Without these final regulations in place, blind and disabled Americans face significant difficulty in electronically accessing businesses, applying for jobs, or working due to the barrier of website inaccessibility.
This act would Direct the Department of Justice (DOJ) and Equal Employment Opportunity Commission (EEOC) to promulgate accessibility regulations. The DOJ and EEOC will have twelve months following the enactment of the legislation to issue a notice of proposed rulemaking regarding website and mobile application accessibility, then an additional twelve months to issue the final rule. It would also establish a comprehensive statutory definition of
accessibility. Finally, it would establish a technical assistance center to provide technical assistance and support covered entities.

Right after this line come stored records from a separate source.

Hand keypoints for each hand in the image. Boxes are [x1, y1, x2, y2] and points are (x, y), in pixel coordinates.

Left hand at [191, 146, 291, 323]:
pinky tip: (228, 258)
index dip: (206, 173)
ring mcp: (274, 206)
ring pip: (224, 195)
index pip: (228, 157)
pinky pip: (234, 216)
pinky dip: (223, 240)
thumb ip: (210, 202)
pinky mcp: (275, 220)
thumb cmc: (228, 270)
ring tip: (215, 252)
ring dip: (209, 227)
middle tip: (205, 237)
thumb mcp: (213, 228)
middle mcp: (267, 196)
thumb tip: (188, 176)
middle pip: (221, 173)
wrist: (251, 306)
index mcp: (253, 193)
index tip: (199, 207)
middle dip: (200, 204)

Medical Device Nonvisual Accessibility Act
Inaccessible digital interfaces prevent blind individuals from independently and safely operating medical devices that are essential to their daily healthcare needs. Medical devices with a digital interface are becoming more prevalent and less accessible for blind Americans.
Most new models of medical devices, such as glucose and blood pressure monitors, along with the emergence of in-home devices that offer medical care options, such as chemotherapy treatments and dialysis, require consumers to interact with digital displays or other interfaces. This new technology is constantly being developed and deployed without nonvisual accessibility as an integral part of the design phase, which creates a modern-day barrier. The inaccessibility of these medical devices is not a mere inconvenience; when accessibility for blind consumers is omitted from the medical technology landscape, the health, safety, and independence of blind Americans are in imminent danger.

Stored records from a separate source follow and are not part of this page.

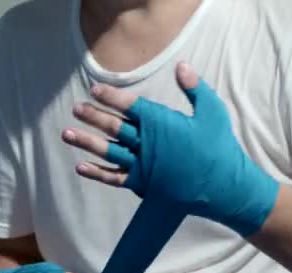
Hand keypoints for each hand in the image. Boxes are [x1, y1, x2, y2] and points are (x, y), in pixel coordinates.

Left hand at [62, 62, 278, 235]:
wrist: (224, 187)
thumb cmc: (219, 147)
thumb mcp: (212, 111)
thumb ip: (195, 88)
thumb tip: (181, 66)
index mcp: (161, 123)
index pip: (130, 105)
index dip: (111, 96)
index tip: (95, 90)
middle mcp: (147, 143)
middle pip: (114, 127)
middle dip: (93, 116)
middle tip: (76, 109)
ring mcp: (143, 166)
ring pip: (108, 151)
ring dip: (86, 142)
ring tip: (67, 134)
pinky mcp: (143, 185)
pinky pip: (115, 178)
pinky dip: (97, 173)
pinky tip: (80, 166)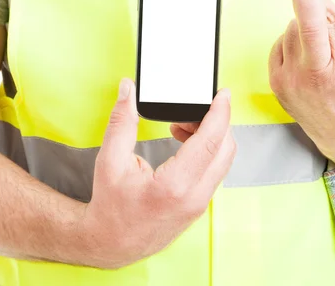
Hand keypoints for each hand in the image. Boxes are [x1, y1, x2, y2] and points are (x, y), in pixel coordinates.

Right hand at [79, 79, 235, 268]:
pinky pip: (215, 171)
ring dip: (212, 137)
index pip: (210, 141)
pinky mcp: (199, 206)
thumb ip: (122, 121)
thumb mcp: (110, 160)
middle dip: (216, 122)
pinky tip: (186, 143)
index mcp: (174, 186)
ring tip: (182, 126)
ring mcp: (200, 204)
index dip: (220, 113)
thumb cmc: (110, 206)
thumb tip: (128, 89)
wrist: (111, 244)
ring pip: (223, 161)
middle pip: (225, 148)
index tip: (224, 94)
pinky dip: (208, 152)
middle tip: (193, 109)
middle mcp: (194, 197)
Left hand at [268, 0, 334, 170]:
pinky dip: (294, 42)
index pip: (327, 16)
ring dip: (306, 28)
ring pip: (292, 27)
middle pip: (304, 19)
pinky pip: (281, 42)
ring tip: (323, 52)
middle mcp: (315, 74)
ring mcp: (291, 81)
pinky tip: (308, 58)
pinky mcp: (276, 83)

This act Calls on the Food and Drug Administration (FDA) to promulgate nonvisual accessibility regulations for Class II and Class III medical devices. The FDA will consult with stakeholders with disabilities and manufacturers and issue a notice of proposed rulemaking
no later than twelve months after the date of enactment of the act. No later than twenty-four months after the date of enactment of the act, the FDA will publish the final rule including the nonvisual accessibility requirements.
Next, it requires manufacturers of Class II and Class III medical devices to make their products non-visually accessible. Manufacturers will have twelve months following the publication of the final rule to ensure that all the Class II and Class III medical devices they produce are non-visually accessible. Finally, this act authorizes the FDA to enforce the non-visual access requirements for Class II and Class III medical devices.

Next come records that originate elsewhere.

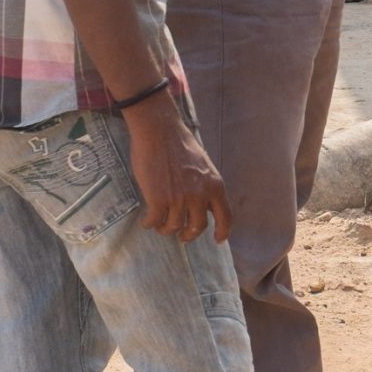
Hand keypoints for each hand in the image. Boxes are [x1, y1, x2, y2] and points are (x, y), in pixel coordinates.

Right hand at [124, 100, 233, 241]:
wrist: (159, 131)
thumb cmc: (179, 144)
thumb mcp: (203, 166)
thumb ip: (205, 185)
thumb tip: (201, 204)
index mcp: (215, 186)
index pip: (226, 217)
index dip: (222, 231)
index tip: (217, 240)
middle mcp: (200, 195)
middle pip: (197, 227)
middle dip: (189, 235)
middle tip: (182, 236)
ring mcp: (179, 199)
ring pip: (174, 227)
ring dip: (166, 229)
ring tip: (160, 225)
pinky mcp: (158, 200)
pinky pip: (155, 221)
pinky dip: (149, 224)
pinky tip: (146, 222)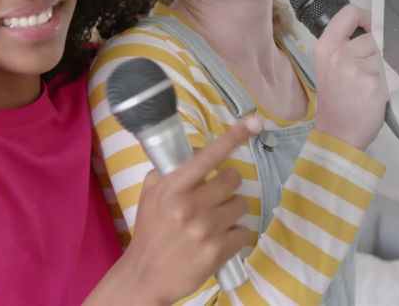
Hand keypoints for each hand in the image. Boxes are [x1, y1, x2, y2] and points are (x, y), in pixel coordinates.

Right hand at [86, 117, 261, 304]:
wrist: (146, 275)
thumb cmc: (150, 231)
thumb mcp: (150, 195)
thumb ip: (170, 172)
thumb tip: (194, 152)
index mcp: (172, 187)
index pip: (208, 156)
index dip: (233, 137)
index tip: (253, 122)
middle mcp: (190, 205)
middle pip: (232, 179)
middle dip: (227, 185)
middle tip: (214, 197)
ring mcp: (205, 229)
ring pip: (241, 205)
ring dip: (232, 211)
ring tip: (214, 222)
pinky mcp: (218, 251)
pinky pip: (244, 232)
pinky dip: (235, 236)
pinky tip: (218, 241)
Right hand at [312, 5, 386, 150]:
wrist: (338, 132)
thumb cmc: (337, 101)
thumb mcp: (330, 66)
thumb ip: (346, 44)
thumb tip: (376, 27)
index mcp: (326, 48)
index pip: (350, 14)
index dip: (366, 17)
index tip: (372, 26)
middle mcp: (340, 55)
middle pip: (375, 35)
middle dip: (378, 51)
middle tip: (369, 70)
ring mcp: (358, 69)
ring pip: (388, 53)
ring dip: (387, 67)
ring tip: (373, 82)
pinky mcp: (376, 84)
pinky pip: (396, 72)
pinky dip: (394, 81)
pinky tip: (380, 91)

“Washington Seminar demonstrates the power of the Blind as a collective voice for change,” said NFB of Tennessee President James Brown. “It’s a powerful sound hearing hundreds of white canes tapping their way around Capitol Hill.”
We invite anyone who is interested in advancing the cause of blind Americans to join us in 2024 in D.C. We hope to see you at our Great Gathering-In, so you can become a part of creating change in the lives of the blind.